Though there are sometimes some gremlins with certain clients; but the
clients are generally simple enough to be easy to fix if you hit any
issues. (e.g. the perl client is quite small and pretty simple code to
fix if there's anything you need changing etc).


Sounds good - is there anyone out there using the Perl client that could shed any light on the situation WRT Perl? I've perused the client source, and it's extremely spartan - I'm sure it works, but it could definitely use some polishing. :)

To confirm - all the Stomp clients are implementing what's documented here:

http://stomp.codehaus.org/Protocol

Is there anything beyond that doc? For example, failover (see further commentary below).
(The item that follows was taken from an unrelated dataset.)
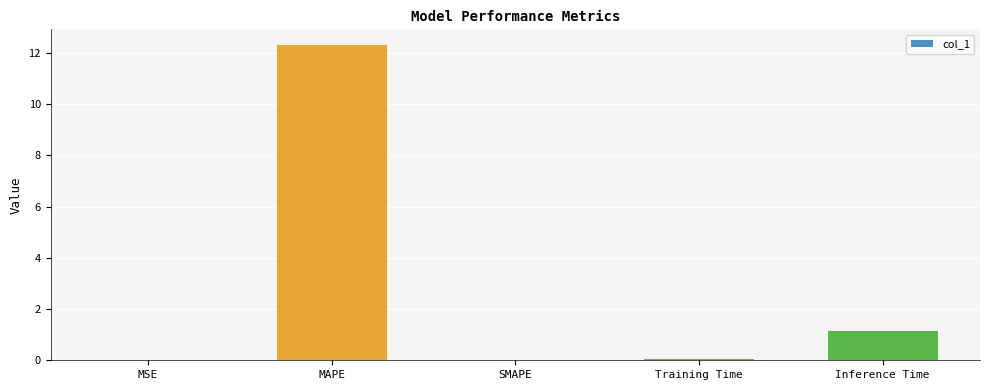

What is the sum of all values?

13.5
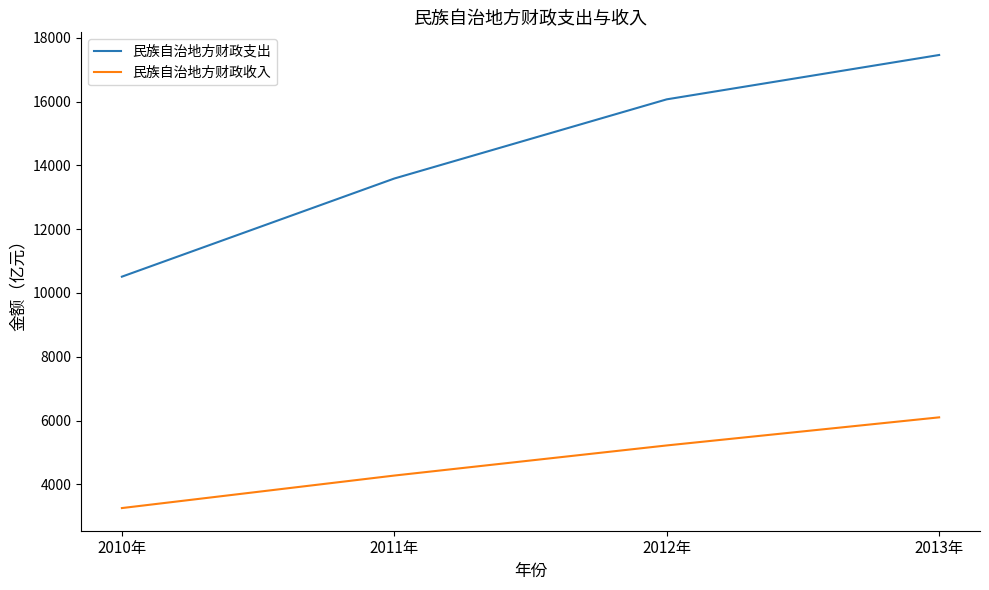

What is the sum of the 民族自治地方财政支出 values at 2012年 and 2011年?

29659.5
I can see the desire to implement both failover & perhaps auto-discovery in the Perl client (in addition, setting it up as an easily-installable Perl module, like any other CPAN module). Are there other features in the other Stomp clients that would be desireable in the Perl client?


(Some quick background - the system requirements would be approximately
500 messages/second over an HA environment, supporting message
persistance for potentially several hours, if possible.  Early reading
with AMQ suggests that setting up a cluster would be the way to go).


Yeah - the perl would connect to a Master which could failover to a Slave...

http://activemq.org/site/masterslave.html

the only thing that needs adding is the ability to failver in the Perl
client which I don't think is there yet.


Funny you should bring that up.  :)

I'm a little confused with the AMQ docs with respect to MasterSlave versus clustering versus other topologies.

Some of the docs talk about MasterSlave as the way to implement HA setups, but then there are other docs talking about clustering brokers to create a messaging fabric, which suggests a network of equals.

To add to the confusion, the website differentiates between "Broker Clusters" and "Networks of Brokers", talking about them as two different things, but yet the paragraphs describing the two terms seem somewhat alike:

http://incubator.apache.org/activemq/clustering.html

Some insight would be appreciated - perhaps the answer to this question would be best -

If you had to set up AMQ to support 500 messages/second, in HA fashion, with message persistance (so clients could retrieve old messages) and you had a network of 10-15 machines that would run services interacting with AMQ, how would you set it up?

Would you set up 2-3 dedicated boxes for AMQ brokers? Would you run AMQ brokers on some or all of those servers (given that they have excess capacity) instead?

I know that some of this is more of a philosophical battle, and I'm not trying to start a holy war of any kind. I am personally a little hesitant about the Master/Slave relationship, if only because I know it from the RDBMS world, and I know the hell that can arise when a Master DB blows up. If a messaging fabric makes that problem go away, I'm a happy camper.